Shearline Boatworks, LLC v. Trost Even though it was plaintiff who initiated litigation, plaintiff did not unreasonably delay its request for arbitration, it did not unreasonably avail itself of trial-oriented activity, and arbitration would not prejudice defendant. The parties will be held to their agreement to arbitrate disputes arising under their contracts.
Plaintiff’s motion to stay proceedings and to compel arbitration is granted.
Fitta v. Burke Where plaintiff essentially challenges the credibility of the evidence and the weight given to the evidence by the arbitrators, such a challenge is not sufficient to show misconduct for purposes of setting aside an arbitration award.
We affirm the trial court’s denial of plaintiff’s motions to vacate the arbitration award and to compel depositions of the arbitrators.
Portfolio Recovery Associates, LLC v. Freeman A debtor’s challenge to an arbitration award fails since: (1) he failed to challenge the award within the three-month time period prescribed by 9 U.S.C. §12; and (2) equitable tolling does not apply because he failed to file a motion to vacate the arbitration award.
Goodwin v. Century Care of Cherryville, Inc. There were several ways for defense counsel to present the purported arbitration agreement to the trial judge at the hearing on defendant’s motion to compel arbitration.
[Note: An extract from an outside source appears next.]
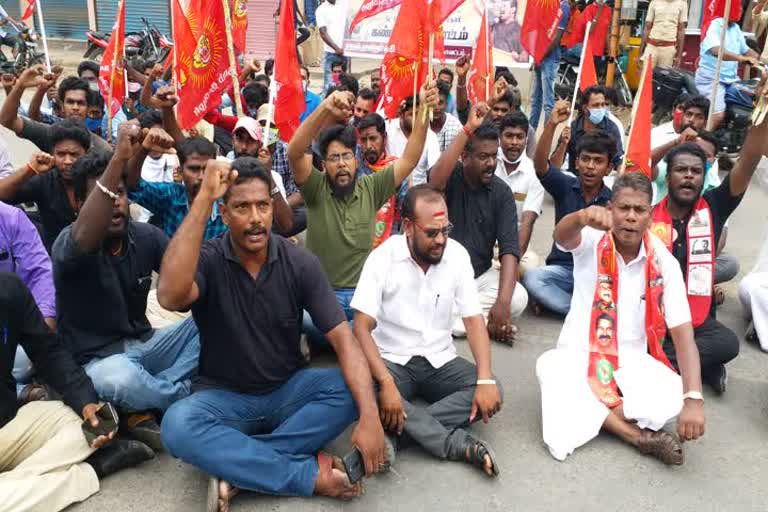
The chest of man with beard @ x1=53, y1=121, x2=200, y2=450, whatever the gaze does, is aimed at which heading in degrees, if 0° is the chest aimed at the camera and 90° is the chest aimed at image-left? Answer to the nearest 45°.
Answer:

Although defense counsel merely handed an unauthenticated copy of the agreement to the judge during the hearing, the agreement had been provided to plaintiff in a verified discovery response, and the judge and both counsel discussed the details of the agreement.
Herbert v. Marcaccio The plaintiff waived her right to arbitration in a UIM action since the insurer was prejudiced by the plaintiff’s two-year time delay because it was required to spend a significant amount of resources to defend the suit which would have been unnecessary had a demand for arbitration been made earlier.
We affirm the trial court’s order.
Miller & Long, Inc. v. Intracoastal Living, LLC Even though the parties’ written subcontracts included an arbitration clause, and even though the parties had already built three buildings in the project at issue, since the parties never reduced their subcontract to writing with respect to a fourth building, the plaintiff-subcontractor’s claims with regard to the fourth building are not subject to arbitration.
However, even though the parties never signed the subcontract pertaining to the third building, its arbitration clause is enforceable.